For two years, Baney has been the administrative director at Mt. Sinai, overseeing their HIV services program. Prior to that, Baney spent 18 years doing similar work at St. Vincent's before it shut its doors.

Baney speaks eagerly to Our Town about two significant grants the hospital has received over the past year while under his supervision. Mt. Sinai received a federal grant for women, infants and adolescents with HIV for the hospital's uptown program, as well as an HIV prevention grant from the city's Department of Health for their uptown and downtown locations.

Baney says formerly only two organizations had been funded in Manhattan, including the Mt. Sinai program, so the new grants are a major step forward for HIV prevention and care in the city.

"We're doing our best to educate the community not only about HIV and prevention but also about the health status of the community," says Baney, who notes hospital representatives attend community board meetings to educate people about HIV statistics and general health issues affecting the city.

"We focus on HIV," says Baney, "but we emphasize other health issues too."

These healthcare issues include major risks like obesity, hypertension and diabetes, as well as doctor shortages and the necessity of primary care doctors.

"The best prevention method," explains Baney, "is to have a physician involved in primary care." This has been shown to reduce the chance of getting HIV as well as promote general health in at-risk individuals.

"We want to get people into primary care services and we're doing the best we can to make an impact," he adds.

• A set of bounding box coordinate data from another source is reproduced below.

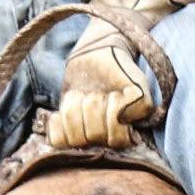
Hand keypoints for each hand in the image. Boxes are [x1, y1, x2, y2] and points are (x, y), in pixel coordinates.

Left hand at [52, 0, 175, 149]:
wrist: (100, 53)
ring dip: (77, 109)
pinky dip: (58, 121)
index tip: (116, 96)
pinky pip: (56, 139)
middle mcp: (103, 140)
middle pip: (94, 136)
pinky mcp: (63, 129)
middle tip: (98, 93)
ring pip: (75, 137)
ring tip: (84, 96)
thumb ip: (138, 105)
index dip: (114, 114)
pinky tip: (69, 104)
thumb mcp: (137, 86)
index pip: (117, 141)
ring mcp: (82, 136)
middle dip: (95, 108)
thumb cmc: (120, 69)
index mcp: (124, 135)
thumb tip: (121, 117)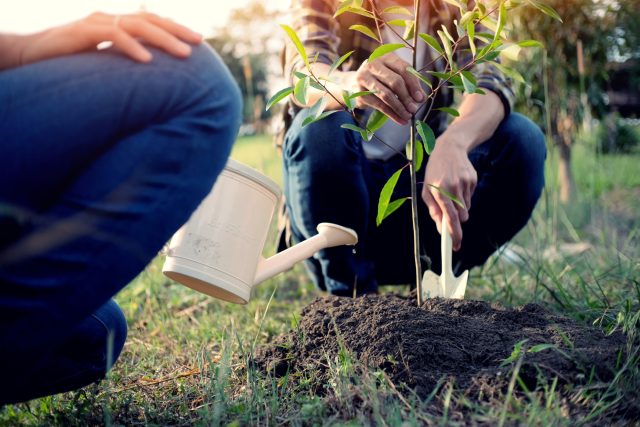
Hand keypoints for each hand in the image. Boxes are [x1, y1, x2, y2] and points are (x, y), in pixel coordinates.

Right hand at [19, 12, 202, 65]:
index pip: (151, 22)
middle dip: (177, 31)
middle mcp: (109, 19)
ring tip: (184, 54)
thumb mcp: (102, 65)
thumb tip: (151, 85)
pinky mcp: (82, 31)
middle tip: (200, 43)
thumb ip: (124, 67)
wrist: (29, 55)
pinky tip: (148, 60)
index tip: (199, 41)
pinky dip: (132, 47)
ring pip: (137, 25)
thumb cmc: (67, 65)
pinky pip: (112, 35)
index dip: (174, 29)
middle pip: (150, 20)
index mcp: (116, 25)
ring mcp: (96, 22)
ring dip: (163, 40)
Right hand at [345, 53, 424, 124]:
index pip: (403, 69)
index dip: (414, 84)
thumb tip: (421, 98)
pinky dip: (392, 114)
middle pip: (395, 81)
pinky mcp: (359, 93)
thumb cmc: (378, 79)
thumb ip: (407, 83)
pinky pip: (379, 105)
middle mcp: (372, 64)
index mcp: (384, 56)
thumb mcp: (392, 75)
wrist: (352, 84)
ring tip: (408, 116)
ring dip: (400, 108)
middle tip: (414, 109)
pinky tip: (400, 120)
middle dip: (407, 97)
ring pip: (386, 95)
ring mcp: (363, 78)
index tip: (420, 98)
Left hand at [421, 136, 476, 250]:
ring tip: (452, 192)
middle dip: (458, 220)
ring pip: (467, 208)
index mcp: (439, 191)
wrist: (450, 148)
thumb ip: (433, 210)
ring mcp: (465, 183)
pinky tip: (458, 184)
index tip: (456, 245)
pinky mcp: (473, 180)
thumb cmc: (434, 171)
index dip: (454, 233)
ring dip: (460, 206)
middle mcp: (453, 188)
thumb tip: (440, 228)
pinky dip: (464, 196)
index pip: (450, 218)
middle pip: (462, 216)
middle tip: (451, 214)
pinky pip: (470, 197)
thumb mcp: (427, 190)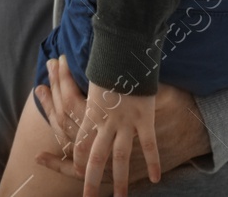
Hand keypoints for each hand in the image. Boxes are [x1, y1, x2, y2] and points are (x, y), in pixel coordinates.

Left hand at [35, 58, 209, 185]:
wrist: (129, 49)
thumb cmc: (110, 58)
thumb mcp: (96, 73)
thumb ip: (90, 86)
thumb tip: (72, 78)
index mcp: (90, 109)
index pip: (79, 139)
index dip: (76, 156)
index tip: (74, 169)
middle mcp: (106, 120)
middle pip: (96, 155)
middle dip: (90, 177)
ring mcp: (125, 121)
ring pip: (121, 156)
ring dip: (120, 179)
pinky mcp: (145, 118)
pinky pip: (148, 144)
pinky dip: (153, 161)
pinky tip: (155, 178)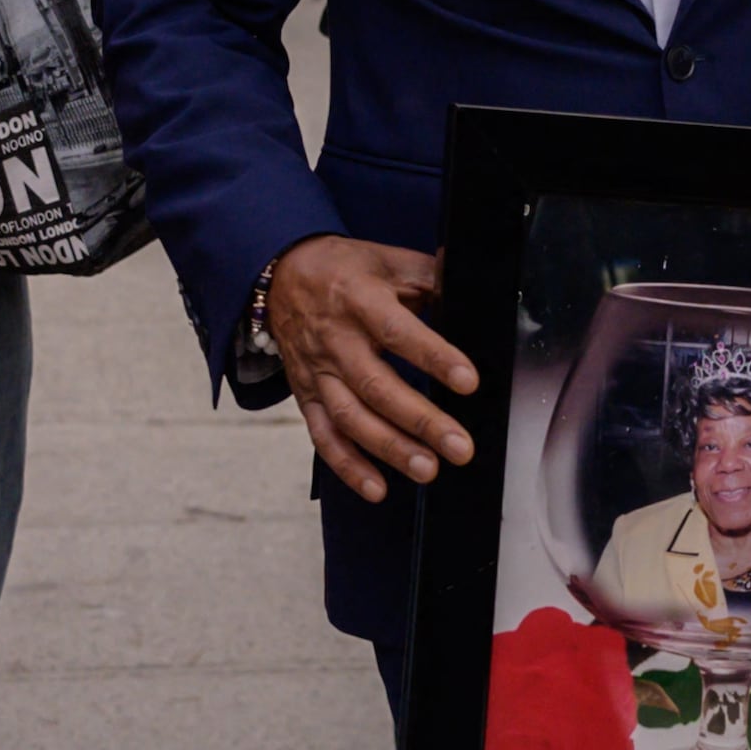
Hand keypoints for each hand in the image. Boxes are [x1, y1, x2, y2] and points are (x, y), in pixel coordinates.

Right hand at [267, 236, 478, 504]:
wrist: (280, 277)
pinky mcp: (306, 396)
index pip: (399, 332)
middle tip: (460, 448)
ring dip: (389, 449)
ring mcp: (318, 372)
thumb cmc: (343, 270)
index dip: (434, 357)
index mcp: (360, 300)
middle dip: (420, 422)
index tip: (468, 382)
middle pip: (377, 387)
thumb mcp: (386, 260)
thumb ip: (428, 276)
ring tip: (428, 471)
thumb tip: (470, 287)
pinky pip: (323, 436)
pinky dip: (347, 466)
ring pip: (350, 418)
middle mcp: (336, 341)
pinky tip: (377, 489)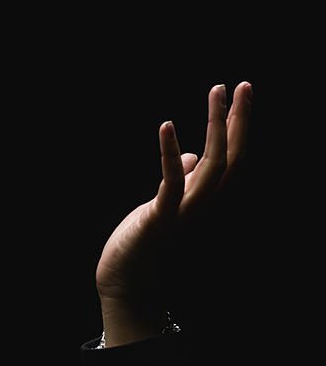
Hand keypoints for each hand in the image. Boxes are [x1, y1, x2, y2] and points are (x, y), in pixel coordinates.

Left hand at [95, 82, 251, 346]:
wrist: (126, 281)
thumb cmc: (143, 244)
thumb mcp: (166, 205)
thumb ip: (183, 181)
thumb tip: (192, 157)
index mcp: (203, 201)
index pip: (230, 160)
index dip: (236, 127)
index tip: (238, 95)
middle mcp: (202, 206)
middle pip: (231, 158)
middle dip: (238, 120)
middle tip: (240, 85)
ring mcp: (184, 213)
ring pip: (213, 165)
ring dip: (216, 126)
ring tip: (217, 91)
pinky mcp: (160, 219)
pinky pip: (171, 182)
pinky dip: (170, 153)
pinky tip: (167, 126)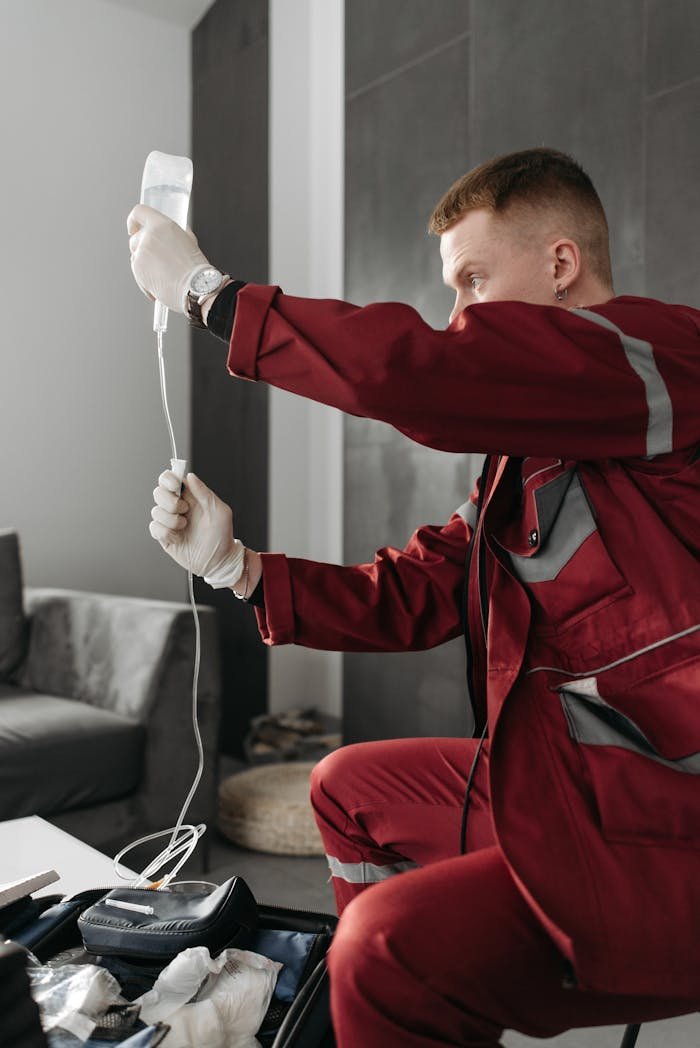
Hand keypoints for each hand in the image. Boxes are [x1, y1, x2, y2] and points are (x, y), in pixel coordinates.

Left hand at [127, 204, 210, 312]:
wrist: (194, 288)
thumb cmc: (196, 268)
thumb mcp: (190, 242)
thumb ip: (178, 233)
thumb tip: (177, 233)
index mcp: (162, 225)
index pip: (140, 212)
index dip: (133, 220)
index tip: (133, 228)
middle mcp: (149, 237)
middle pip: (135, 238)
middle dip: (142, 248)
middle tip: (155, 259)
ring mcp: (141, 253)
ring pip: (135, 256)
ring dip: (145, 264)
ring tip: (163, 274)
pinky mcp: (138, 269)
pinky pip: (137, 272)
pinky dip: (144, 278)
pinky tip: (160, 283)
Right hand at [149, 471, 244, 587]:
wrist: (219, 561)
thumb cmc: (222, 536)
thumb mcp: (220, 511)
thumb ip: (205, 493)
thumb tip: (190, 476)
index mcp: (190, 497)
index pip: (169, 480)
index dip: (168, 479)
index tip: (175, 486)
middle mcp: (177, 507)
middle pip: (158, 493)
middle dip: (169, 501)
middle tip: (184, 510)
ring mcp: (169, 522)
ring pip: (156, 511)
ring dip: (171, 520)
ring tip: (185, 526)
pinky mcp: (164, 536)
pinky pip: (154, 528)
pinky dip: (166, 532)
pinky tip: (178, 538)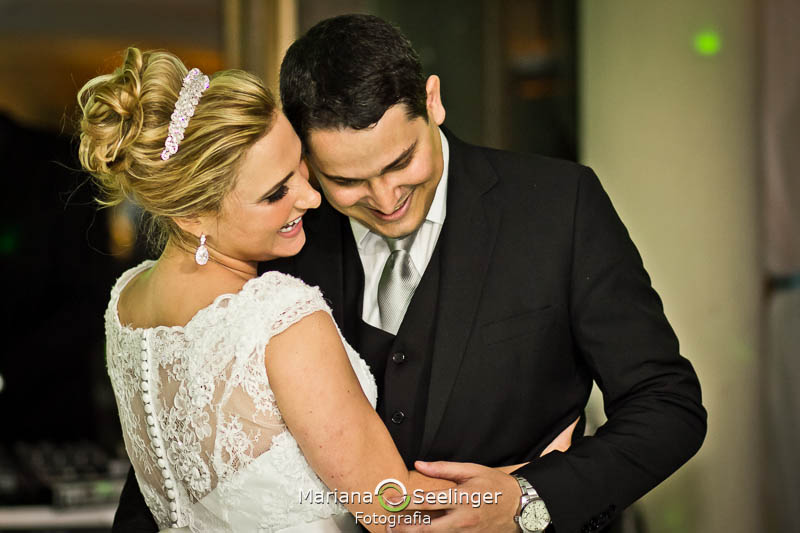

"The challenges we face are the ones everyone faces-shortages in funding and changes in medicaid reimbursement," says Baney. "It's a challenge to continue to provide and expand services for less money."

There's another issue Baney and his colleagues work to address: "The patient population is overwhelmingly black and hispanic," he says. "It's also challenging to recruit Spanish speaking providers so we work extra hard and we have been successful. Sometimes it takes longer to recruit [Spanish speakers] but I'd rather have someone who reflects the population we're treating."

Baney says the HIV services program has some projects underway for the future, but many of them involve continuing to make current practices even better and more effective. This involves evaluating testing programs, getting more people in the door for testing, spreading the prevention message, maintaining supportive networks for patients who are HIV-positive and more.

"Mt. Sinai has an open door to these populations," says Baney. "We really want to help them, we want to reduce any barriers people have to getting tested. We're here to help."

When he's not actively fulfilling his administrative duties at the hospital, Baney likes spending down time at the beach or a house on Fire Island he shares with friends. He also runs a theater during the summer and on weekends, and works with other organizations involved with HIV prevention and care.

Baney says he also enjoys spending time with his large family, including his dog Bridget, whom he rescued. He hopes to "recruit" another rescue dog soon.
In general, when it comes to his tendency to always offer a helping hand, Baney says: "[his] personal life and professional life are the same."